Depuis 2013, l’Australie mène une politique migratoire draconienne, vivement contestée par la communauté internationale et les ONG, mais dont les mérites sont vantés par l’extrême droite française.
« Vous ne ferez pas de l’Australie votre maison. » En 2014, le gouvernement australien lançait sa campagne « No Way » pour dissuader les migrants clandestins d’affluer par bateau sur l’île-continent. Presque dix ans plus tard, et au lendemain du chavirement d’un bateau surchargé de migrants qui pourrait avoir fait des « centaines » de morts au large de la Grèce, plusieurs élus d’extrême droite ont vanté les mérites de « No Way » pour éviter ce genre de drame.
« L’Australie a réussi, avec sa campagne dissuasive « No Way », à diminuer [le nombre de bateaux] dans les eaux côtières. (…) Il faut rendre nos pays inhospitaliers pour l’immigration massive », a déclaré ce jeudi sur BFMTV le député RN Julien Odoul.
Même thèse pour son collègue député Grégoire de Fournas, lui aussi sur notre antenne: « Il y a eu un pays en 2014, l’Australie, qui a eu une politique volontariste de prévention. C’est cette politique qu’il faut mettre en place. »
Des centres de rétention sur des îles
La politique hostile à l’immigration clandestine en Australie remonte au début des années 2000. Chaque bateau intercepté par les gardes-côtes australiens est systématiquement reconduit en dehors de l’île, dans des centres de rétention sur d’autres petites îles du Pacifique comme Nauru ou Manus en Papouasie-Nouvelle-Guinée.
Après leur fermeture en 2007, ces centres de rétention ont été rouverts en 2012, alors que 200 bateaux clandestins arrivaient en moyenne par an en Australie entre 2010 et 2013. C’est pourquoi, en 2013, sous l’impulsion du Premier ministre conservateur Tony Abbott, la loi s’est encore durcie: ces demandeurs d’asile sont tous refoulés et se voient interdire, à vie, la possibilité de s’établir durablement en Australie.
« L’Australie, depuis 2001, délocalise des centres de rétention administratifs dans des îles à côté, où les personnes s’immolent chaque année, où il y a une détresse psychologique », a rappelé sur BFMTV Saphia Aït Ouarabi, vice-présidente de SOS Racisme.

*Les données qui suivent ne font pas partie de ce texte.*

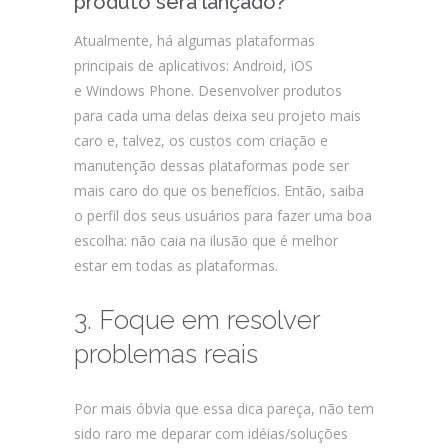
produto será lançado?
Atualmente, há algumas plataformas
principais de aplicativos: Android, iOS
e Windows Phone. Desenvolver produtos
para cada uma delas deixa seu projeto mais
caro e, talvez, os custos com criação e
manutenção dessas plataformas pode ser
mais caro do que os benefícios. Então, saiba
o perfil dos seus usuários para fazer uma boa
escolha: não caia na ilusão que é melhor
estar em todas as plataformas.
3. Foque em resolver
problemas reais
Por mais óbvia que essa dica pareça, não tem
sido raro me deparar com idéias/soluções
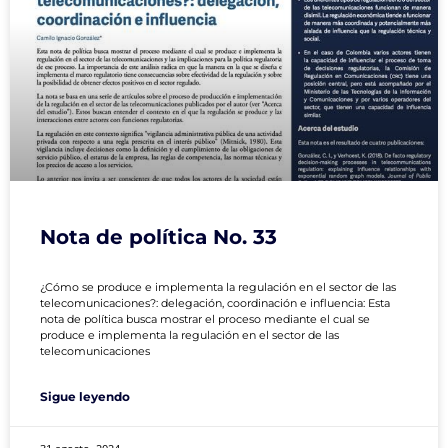
Nota de política No. 33
¿Cómo se produce e implementa la regulación en el sector de las
telecomunicaciones?: delegación, coordinación e influencia: Esta
nota de política busca mostrar el proceso mediante el cual se
produce e implementa la regulación en el sector de las
telecomunicaciones
Sigue leyendo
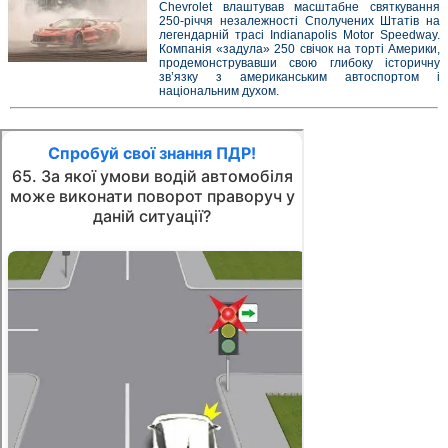
Chevrolet влаштував масштабне святкування
250-річчя незалежності Сполучених Штатів на
легендарній трасі Indianapolis Motor Speedway.
Компанія «задула» 250 свічок на торті Америки,
продемонструвавши свою глибоку історичну
зв’язку з американським автоспортом і
національним духом.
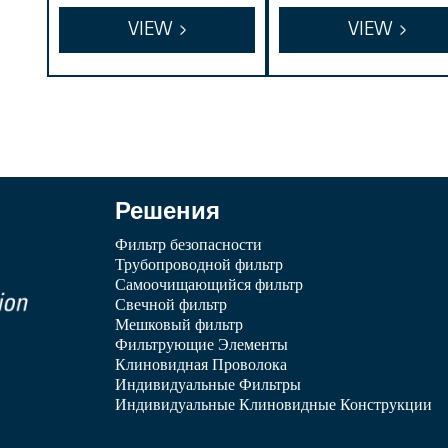
ного волокна нер
я металлическ
VIEW
VIEW
жавеющей стали
спеченная сет
Решения
Фильтр безопасности
Трубопроводной фильтр
Самоочищающийся фильтр
Свечной фильтр
Мешковый фильтр
Фильтрующие Элементы
Клиновидная Проволока
Индивидуальные Фильтры
Индивидуальные Клиновидные Конструкции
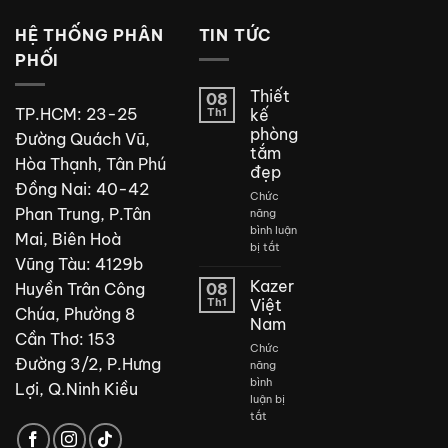
HỆ THỐNG PHÂN
TIN TỨC
PHỐI
Thiết
08
TP.HCM: 23-25
Th1
kế
phòng
Đường Quách Vũ,
tắm
Hòa Thạnh, Tân Phú
đẹp
Đồng Nai: 40-42
Chức
Phan Trung, P.Tân
năng
bình luận
Mai, Biên Hoà
ở
bị tắt
Vũng Tàu: 4129b
Thiết
kế
Kazer
Huyền Trân Công
08
phòng
Th1
Việt
Chúa, Phường 8
tắm
Nam
đẹp
Cần Thơ: 153
Chức
Đường 3/2, P.Hưng
năng
bình
Lợi, Q.Ninh Kiều
luận bị
ở
tắt
Kazer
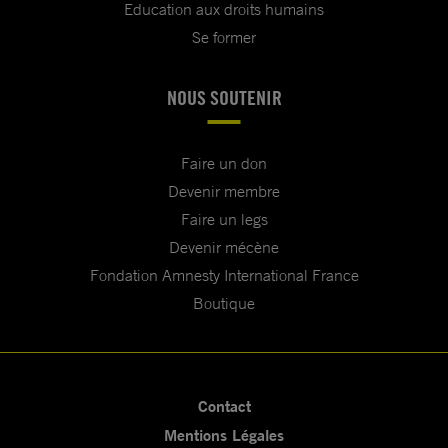
Education aux droits humains
Se former
NOUS SOUTENIR
Faire un don
Devenir membre
Faire un legs
Devenir mécène
Fondation Amnesty International France
Boutique
Contact
Mentions Légales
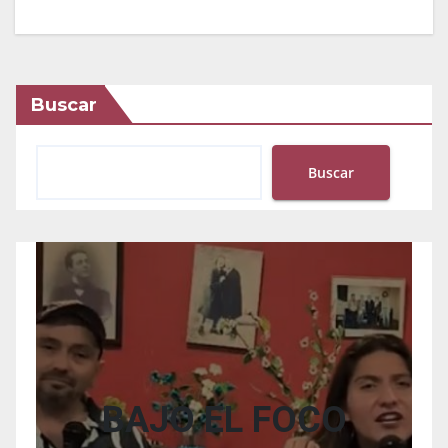
Buscar
Buscar
BAJO EL FOCO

60% de pensées suicidaires
En effet, des cas médiatisés se sont multipliés au cours des dernières années. En 2016, deux migrants s’étaient immolés par le feu en l’espace de dix jours dans le centre de rétention de Nauru. Selon un rapport de Fairfax Media cette même année, un cas d’automutilation, de tentative de pendaison, d’empoisonnement ou d’étouffement était commis tous les deux jours dans ces centres.
De son côté, Médecins sans frontières avait publié en 2018 un autre rapport sur les réfugiés de l’île de Nauru. « Parmi les 208 patients réfugiés et demandeurs d’asile, 60 % ont eu des pensées suicidaires et 30 % d’entre eux ont tenté de se suicider », pouvait-on y lire.
L’ONU avait même, à l’époque, vivement critiqué la politique du gouvernement australien. La changer aurait relevé « de la décence et du traitement élémentaires des êtres humains », avait demandé Catherine Stubberfield, la porte-parole du haut commissariat aux réfugiés (HCR).
D’après nos confrères du Monde, en février dernier, 250 personnes étaient encore captives sur Manus ou Nauru tandis que 1200 autres ont été transférées en Australie pour des raisons médicales.